Transposition Functions

This module builds on the Transposition module by illustrating how to create transposition-related functions.

In the previous module, we covered how to identify how two melodies were related by transposition. In this module, we’ll create a few transposition-related functions.

Let’s start out with a function to transpose a given melody. We’ll use the motif from Marion Bauer’s Viola Sonata, as in the previous module:

motif = [48, 54, 59, 57, 60, 71]

If we want to transpose it, we simply add the value n from the operation Tn to each value in the list.
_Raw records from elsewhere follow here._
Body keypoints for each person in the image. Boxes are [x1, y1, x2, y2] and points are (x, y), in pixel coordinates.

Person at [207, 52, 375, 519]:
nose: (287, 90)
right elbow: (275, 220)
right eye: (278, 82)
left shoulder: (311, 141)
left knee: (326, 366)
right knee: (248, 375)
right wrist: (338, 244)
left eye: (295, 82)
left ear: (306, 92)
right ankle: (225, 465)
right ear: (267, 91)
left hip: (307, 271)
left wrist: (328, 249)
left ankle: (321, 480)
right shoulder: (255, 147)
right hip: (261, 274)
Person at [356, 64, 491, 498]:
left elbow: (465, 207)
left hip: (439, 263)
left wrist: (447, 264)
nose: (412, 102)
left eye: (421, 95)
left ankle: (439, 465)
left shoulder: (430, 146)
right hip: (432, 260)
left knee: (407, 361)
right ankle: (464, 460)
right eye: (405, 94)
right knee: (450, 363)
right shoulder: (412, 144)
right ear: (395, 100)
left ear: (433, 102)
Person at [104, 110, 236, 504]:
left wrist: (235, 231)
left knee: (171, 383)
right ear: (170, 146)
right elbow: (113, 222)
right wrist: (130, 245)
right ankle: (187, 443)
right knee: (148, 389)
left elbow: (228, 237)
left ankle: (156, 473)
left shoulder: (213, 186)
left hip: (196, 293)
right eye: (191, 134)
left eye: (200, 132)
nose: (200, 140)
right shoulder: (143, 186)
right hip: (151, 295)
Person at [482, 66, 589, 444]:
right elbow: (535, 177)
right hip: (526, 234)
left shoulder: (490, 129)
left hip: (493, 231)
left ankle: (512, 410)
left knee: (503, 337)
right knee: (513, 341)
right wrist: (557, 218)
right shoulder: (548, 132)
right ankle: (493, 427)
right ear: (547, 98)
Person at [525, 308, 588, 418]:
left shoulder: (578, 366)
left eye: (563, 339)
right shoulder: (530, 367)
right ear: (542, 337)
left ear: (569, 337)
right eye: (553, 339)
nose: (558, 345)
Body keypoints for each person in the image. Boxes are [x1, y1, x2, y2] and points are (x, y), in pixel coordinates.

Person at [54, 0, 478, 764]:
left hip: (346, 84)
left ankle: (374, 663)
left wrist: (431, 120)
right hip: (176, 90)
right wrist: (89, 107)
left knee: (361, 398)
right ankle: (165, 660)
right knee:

For example, if we say n = 5 and use a list comprehension:

transposed_melody = [i + 5 for i in motif]

transposed_melody
> [53, 59, 64, 62, 65, 76]

To turn this into a function, we want to be able to specify not only the melody, but also the value for n. So we’ll need not one but two arguments:

def transposer(melody, n_val):
 transposed_melody = []
 transposed_melody = [i + n_val for i in melody]
 return transposed_melody

Let’s use it to bring the motif down one octave:

transposer(motif, -12)
> [36, 42, 47, 45, 48, 59]

We can assign the transposed melody to a new variable directly:

new_version = transposer(motif, -12)

new_version
> [36, 42, 47, 45, 48, 59]

For transposing pitch classes, we add the mod (%) 12 function to our function:

def pc_transposer(melody, n_val):
 transposed_melody = []
 transposed_melody = [(i + n_val) % 12 for i in melody]
 return transposed_melody

Then our result will always use pitch classes (even if the input is in pitches):

pc_melody = [0, 6, 11, 9, 0, 11]

pc_transposer(pc_melody, 6)
> [6, 0, 5, 3, 6, 5]

This process is relatively straightforward, and doesn’t go far beyond what we’ve previously covered. A more intriguing challenge would be an analysis function: given two melodies, is there a transposition-based relationship between them?
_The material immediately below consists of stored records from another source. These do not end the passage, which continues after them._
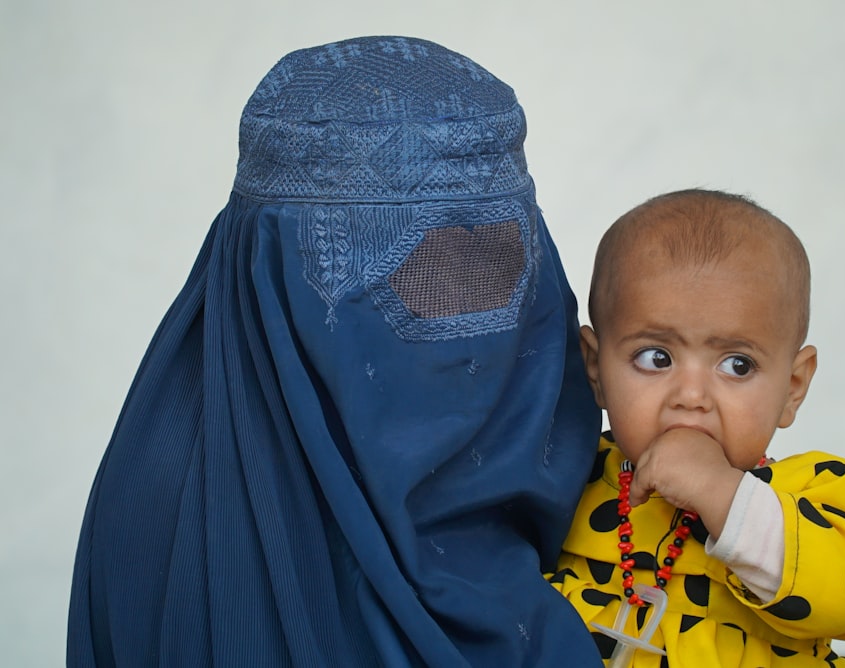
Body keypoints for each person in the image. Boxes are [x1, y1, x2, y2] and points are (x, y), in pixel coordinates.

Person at [68, 36, 605, 667]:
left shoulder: (630, 483)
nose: (465, 309)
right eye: (406, 265)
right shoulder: (172, 523)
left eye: (487, 258)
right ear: (276, 274)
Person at [548, 189, 845, 667]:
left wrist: (723, 494)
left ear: (793, 387)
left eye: (737, 365)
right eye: (656, 358)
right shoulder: (564, 473)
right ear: (595, 369)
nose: (691, 396)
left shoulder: (815, 496)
In the previous module, we used a for loop to calculate the pitch-class intervals between the notes in any two melodies. To turn this into a robust function, we have to think through the process a little more deliberately.

First, since the user can choose to analyze melodies of any length, our range should be dependent on the length of the melodies (which must be the same length):

for x in range(len(melody1)):
 print((melody1[x] - melody2[x]) % 12)

This code is a good starting point in that it gives us the pitch-class intervals between each pair of corresponding notes in each melody.

Now let’s start to plan our function by making a list of the things it will have to do:

  1. Find the pitch-class intervals between each pair of notes.
  2. Determine whether there’s a transposition-based relationship.
  3. If yes, output the n value.
  4. If no, print “Not related by transposition.”

We’ll collect all of the pitch-class intervals into a list, and then determine whether they are all the same by using a conditional if statement with Python’s set data type. Unlike lists, sets do not allow duplicates, so if the length of the set is 1, that means that all of the list values were identical.

Also note that we subtract pitches in melody1 from melody2 so that the output makes logical sense based on the format of the input. Finally, we’ll convert the for loop above into a list comprehension:

def transpose_analysis(melody1, melody2):
 list_of_n_vals = []
 list_of_n_vals = [(melody2[x] - melody1[x]) % 12 for x in range(len(melody1))]
 if len(set(list_of_n_vals)) == 1:
  print("Related by transposition at n =", list_of_n_vals[0])
 else:
  print("Not related by transposition")

It works as expected:

a = [60, 62, 63]
b = [49, 51, 52]

transpose_analysis(a,b)
> Related by transposition at n = 1

Remember, we’re using pitch classes instead of pitches directly (it’s more common to refer to transposition levels modulo 12). That’s why we get a 1 here instead of a -11. (If we wanted to get pitch transpositions, we could simply eliminate the mod (%) 12 from the function.)

A final feature we can add to our function is to check whether the two melodies have the same number of notes before proceeding. Performing this check will prevent Python from generating an error, and instead send a message to the user:

def transpose_analysis(melody1, melody2):
 if len(melody1) == len(melody2):
  list_of_n_vals = []
  list_of_n_vals = [(melody2[x] - melody1[x]) % 12 for x in range(len(melody1))]
  if len(set(list_of_n_vals)) == 1:
   print("Related by transposition at n =", list_of_n_vals[0])
  else:
   print("Not related by transposition")
 else:
  print("Melodies must contain the same number of notes!")

Now we have a robust analysis function that will be useful in many contexts. Give it a try!

Extensions

  1. What is the relationship between the n values when the melodies are reversed (i.e. “a,b” vs. “b,a”)?
  2. Can you adapt this function so that it can accept other types of input besides lists of MIDI numbers? For example, music21 streams?
  3. Could we adapt this to recognize not only literal transposition, but also diatonic transposition?